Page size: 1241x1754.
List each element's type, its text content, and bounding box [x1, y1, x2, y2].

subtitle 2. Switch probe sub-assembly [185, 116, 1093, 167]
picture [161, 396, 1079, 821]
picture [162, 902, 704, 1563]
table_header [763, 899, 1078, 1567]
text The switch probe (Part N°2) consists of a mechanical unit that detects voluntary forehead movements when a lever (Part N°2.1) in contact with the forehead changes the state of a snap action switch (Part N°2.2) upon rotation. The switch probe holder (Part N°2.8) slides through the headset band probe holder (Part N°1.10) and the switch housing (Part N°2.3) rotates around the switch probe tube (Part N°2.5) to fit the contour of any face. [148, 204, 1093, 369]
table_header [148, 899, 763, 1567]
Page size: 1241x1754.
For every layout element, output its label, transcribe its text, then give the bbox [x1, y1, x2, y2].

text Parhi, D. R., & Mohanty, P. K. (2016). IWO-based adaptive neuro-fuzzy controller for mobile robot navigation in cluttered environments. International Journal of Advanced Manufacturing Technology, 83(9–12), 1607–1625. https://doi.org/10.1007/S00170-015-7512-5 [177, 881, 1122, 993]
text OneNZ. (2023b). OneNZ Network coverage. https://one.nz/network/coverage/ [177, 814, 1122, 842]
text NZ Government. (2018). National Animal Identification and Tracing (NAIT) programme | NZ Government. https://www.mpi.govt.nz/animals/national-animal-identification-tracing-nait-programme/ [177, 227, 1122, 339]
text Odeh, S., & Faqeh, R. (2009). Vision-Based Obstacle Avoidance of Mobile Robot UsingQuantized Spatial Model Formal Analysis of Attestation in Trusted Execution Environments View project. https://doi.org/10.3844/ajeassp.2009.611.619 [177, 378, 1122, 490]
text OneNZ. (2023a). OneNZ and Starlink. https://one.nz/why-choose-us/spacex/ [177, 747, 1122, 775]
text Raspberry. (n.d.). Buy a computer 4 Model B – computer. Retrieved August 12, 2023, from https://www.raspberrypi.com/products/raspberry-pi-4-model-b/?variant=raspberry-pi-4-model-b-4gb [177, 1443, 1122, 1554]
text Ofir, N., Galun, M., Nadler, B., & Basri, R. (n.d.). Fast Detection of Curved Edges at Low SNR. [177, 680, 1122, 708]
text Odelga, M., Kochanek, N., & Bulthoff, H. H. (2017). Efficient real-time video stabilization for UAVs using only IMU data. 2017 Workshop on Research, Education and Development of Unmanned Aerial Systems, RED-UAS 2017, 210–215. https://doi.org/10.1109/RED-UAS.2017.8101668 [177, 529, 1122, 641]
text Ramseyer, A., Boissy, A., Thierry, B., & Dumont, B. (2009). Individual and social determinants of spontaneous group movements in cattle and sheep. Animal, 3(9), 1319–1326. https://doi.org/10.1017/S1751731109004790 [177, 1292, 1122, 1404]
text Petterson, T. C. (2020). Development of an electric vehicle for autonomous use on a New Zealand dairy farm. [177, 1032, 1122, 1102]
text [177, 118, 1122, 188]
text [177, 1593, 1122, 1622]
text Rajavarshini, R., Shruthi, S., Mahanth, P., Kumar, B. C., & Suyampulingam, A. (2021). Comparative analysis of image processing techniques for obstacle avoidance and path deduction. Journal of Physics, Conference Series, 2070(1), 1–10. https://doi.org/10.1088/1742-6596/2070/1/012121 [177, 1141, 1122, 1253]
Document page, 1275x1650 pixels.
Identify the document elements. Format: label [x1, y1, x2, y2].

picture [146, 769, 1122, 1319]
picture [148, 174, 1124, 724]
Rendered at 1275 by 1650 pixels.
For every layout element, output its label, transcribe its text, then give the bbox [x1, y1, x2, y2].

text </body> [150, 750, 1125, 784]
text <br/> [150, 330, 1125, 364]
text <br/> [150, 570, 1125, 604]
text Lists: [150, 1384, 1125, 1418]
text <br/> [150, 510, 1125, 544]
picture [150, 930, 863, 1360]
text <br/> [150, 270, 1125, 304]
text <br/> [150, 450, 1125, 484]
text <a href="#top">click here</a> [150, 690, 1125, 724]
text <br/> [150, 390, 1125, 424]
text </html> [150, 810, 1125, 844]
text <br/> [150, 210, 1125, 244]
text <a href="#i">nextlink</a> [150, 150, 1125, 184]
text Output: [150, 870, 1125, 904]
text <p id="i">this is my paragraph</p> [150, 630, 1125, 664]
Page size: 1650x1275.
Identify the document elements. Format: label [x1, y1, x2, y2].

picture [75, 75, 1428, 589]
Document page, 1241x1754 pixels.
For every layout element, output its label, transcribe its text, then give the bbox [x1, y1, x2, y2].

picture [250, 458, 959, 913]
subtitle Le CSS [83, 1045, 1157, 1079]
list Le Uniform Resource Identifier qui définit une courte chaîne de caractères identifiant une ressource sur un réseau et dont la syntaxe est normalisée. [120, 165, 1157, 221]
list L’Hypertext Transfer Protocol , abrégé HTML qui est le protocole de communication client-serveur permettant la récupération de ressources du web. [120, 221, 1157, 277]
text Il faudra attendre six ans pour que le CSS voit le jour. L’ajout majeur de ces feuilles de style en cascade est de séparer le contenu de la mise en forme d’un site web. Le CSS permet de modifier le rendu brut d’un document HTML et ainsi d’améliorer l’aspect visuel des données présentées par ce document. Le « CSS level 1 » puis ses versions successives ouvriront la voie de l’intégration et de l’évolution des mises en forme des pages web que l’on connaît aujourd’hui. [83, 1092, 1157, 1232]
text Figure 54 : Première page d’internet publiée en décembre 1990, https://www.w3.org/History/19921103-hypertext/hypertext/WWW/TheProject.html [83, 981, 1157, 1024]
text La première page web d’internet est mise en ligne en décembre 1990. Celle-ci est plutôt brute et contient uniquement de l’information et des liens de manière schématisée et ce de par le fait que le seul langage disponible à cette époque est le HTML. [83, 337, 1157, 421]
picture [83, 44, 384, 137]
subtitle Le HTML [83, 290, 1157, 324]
::::::::
— Your task —
Reproduce the records above exactly.

— Solved exercise —
Page size: 1241x1754.
List each element's type, its text content, and bounding box [x1, y1, x2, y2].

subtitle 2. Switch probe sub-assembly [185, 116, 1093, 167]
picture [161, 396, 1079, 821]
picture [162, 902, 704, 1563]
table_header [763, 899, 1078, 1567]
text The switch probe (Part N°2) consists of a mechanical unit that detects voluntary forehead movements when a lever (Part N°2.1) in contact with the forehead changes the state of a snap action switch (Part N°2.2) upon rotation. The switch probe holder (Part N°2.8) slides through the headset band probe holder (Part N°1.10) and the switch housing (Part N°2.3) rotates around the switch probe tube (Part N°2.5) to fit the contour of any face. [148, 204, 1093, 369]
table_header [148, 899, 763, 1567]
Page size: 1241x1754.
For every layout element, output its label, transcribe its text, then give the bbox [x1, y1, x2, y2].

text Parhi, D. R., & Mohanty, P. K. (2016). IWO-based adaptive neuro-fuzzy controller for mobile robot navigation in cluttered environments. International Journal of Advanced Manufacturing Technology, 83(9–12), 1607–1625. https://doi.org/10.1007/S00170-015-7512-5 [177, 881, 1122, 993]
text OneNZ. (2023b). OneNZ Network coverage. https://one.nz/network/coverage/ [177, 814, 1122, 842]
text NZ Government. (2018). National Animal Identification and Tracing (NAIT) programme | NZ Government. https://www.mpi.govt.nz/animals/national-animal-identification-tracing-nait-programme/ [177, 227, 1122, 339]
text Odeh, S., & Faqeh, R. (2009). Vision-Based Obstacle Avoidance of Mobile Robot UsingQuantized Spatial Model Formal Analysis of Attestation in Trusted Execution Environments View project. https://doi.org/10.3844/ajeassp.2009.611.619 [177, 378, 1122, 490]
text OneNZ. (2023a). OneNZ and Starlink. https://one.nz/why-choose-us/spacex/ [177, 747, 1122, 775]
text Raspberry. (n.d.). Buy a computer 4 Model B – computer. Retrieved August 12, 2023, from https://www.raspberrypi.com/products/raspberry-pi-4-model-b/?variant=raspberry-pi-4-model-b-4gb [177, 1443, 1122, 1554]
text Ofir, N., Galun, M., Nadler, B., & Basri, R. (n.d.). Fast Detection of Curved Edges at Low SNR. [177, 680, 1122, 708]
text Odelga, M., Kochanek, N., & Bulthoff, H. H. (2017). Efficient real-time video stabilization for UAVs using only IMU data. 2017 Workshop on Research, Education and Development of Unmanned Aerial Systems, RED-UAS 2017, 210–215. https://doi.org/10.1109/RED-UAS.2017.8101668 [177, 529, 1122, 641]
text Ramseyer, A., Boissy, A., Thierry, B., & Dumont, B. (2009). Individual and social determinants of spontaneous group movements in cattle and sheep. Animal, 3(9), 1319–1326. https://doi.org/10.1017/S1751731109004790 [177, 1292, 1122, 1404]
text Petterson, T. C. (2020). Development of an electric vehicle for autonomous use on a New Zealand dairy farm. [177, 1032, 1122, 1102]
text [177, 118, 1122, 188]
text [177, 1593, 1122, 1622]
text Rajavarshini, R., Shruthi, S., Mahanth, P., Kumar, B. C., & Suyampulingam, A. (2021). Comparative analysis of image processing techniques for obstacle avoidance and path deduction. Journal of Physics, Conference Series, 2070(1), 1–10. https://doi.org/10.1088/1742-6596/2070/1/012121 [177, 1141, 1122, 1253]
Document page, 1275x1650 pixels.
Identify the document elements. Format: label [x1, y1, x2, y2].

picture [146, 769, 1122, 1319]
picture [148, 174, 1124, 724]
Rendered at 1275 by 1650 pixels.
For every layout element, output its label, transcribe its text, then give the bbox [x1, y1, x2, y2].

text </body> [150, 750, 1125, 784]
text <br/> [150, 330, 1125, 364]
text <br/> [150, 570, 1125, 604]
text Lists: [150, 1384, 1125, 1418]
text <br/> [150, 510, 1125, 544]
picture [150, 930, 863, 1360]
text <br/> [150, 270, 1125, 304]
text <br/> [150, 450, 1125, 484]
text <a href="#top">click here</a> [150, 690, 1125, 724]
text <br/> [150, 390, 1125, 424]
text </html> [150, 810, 1125, 844]
text <br/> [150, 210, 1125, 244]
text <a href="#i">nextlink</a> [150, 150, 1125, 184]
text Output: [150, 870, 1125, 904]
text <p id="i">this is my paragraph</p> [150, 630, 1125, 664]
Page size: 1650x1275.
Identify the document elements. Format: label [x1, y1, x2, y2].

picture [75, 75, 1428, 589]
Document page, 1241x1754 pixels.
For every layout element, output its label, transcribe its text, then give the bbox [x1, y1, x2, y2].

picture [250, 458, 959, 913]
subtitle Le CSS [83, 1045, 1157, 1079]
list Le Uniform Resource Identifier qui définit une courte chaîne de caractères identifiant une ressource sur un réseau et dont la syntaxe est normalisée. [120, 165, 1157, 221]
list L’Hypertext Transfer Protocol , abrégé HTML qui est le protocole de communication client-serveur permettant la récupération de ressources du web. [120, 221, 1157, 277]
text Il faudra attendre six ans pour que le CSS voit le jour. L’ajout majeur de ces feuilles de style en cascade est de séparer le contenu de la mise en forme d’un site web. Le CSS permet de modifier le rendu brut d’un document HTML et ainsi d’améliorer l’aspect visuel des données présentées par ce document. Le « CSS level 1 » puis ses versions successives ouvriront la voie de l’intégration et de l’évolution des mises en forme des pages web que l’on connaît aujourd’hui. [83, 1092, 1157, 1232]
text Figure 54 : Première page d’internet publiée en décembre 1990, https://www.w3.org/History/19921103-hypertext/hypertext/WWW/TheProject.html [83, 981, 1157, 1024]
text La première page web d’internet est mise en ligne en décembre 1990. Celle-ci est plutôt brute et contient uniquement de l’information et des liens de manière schématisée et ce de par le fait que le seul langage disponible à cette époque est le HTML. [83, 337, 1157, 421]
picture [83, 44, 384, 137]
subtitle Le HTML [83, 290, 1157, 324]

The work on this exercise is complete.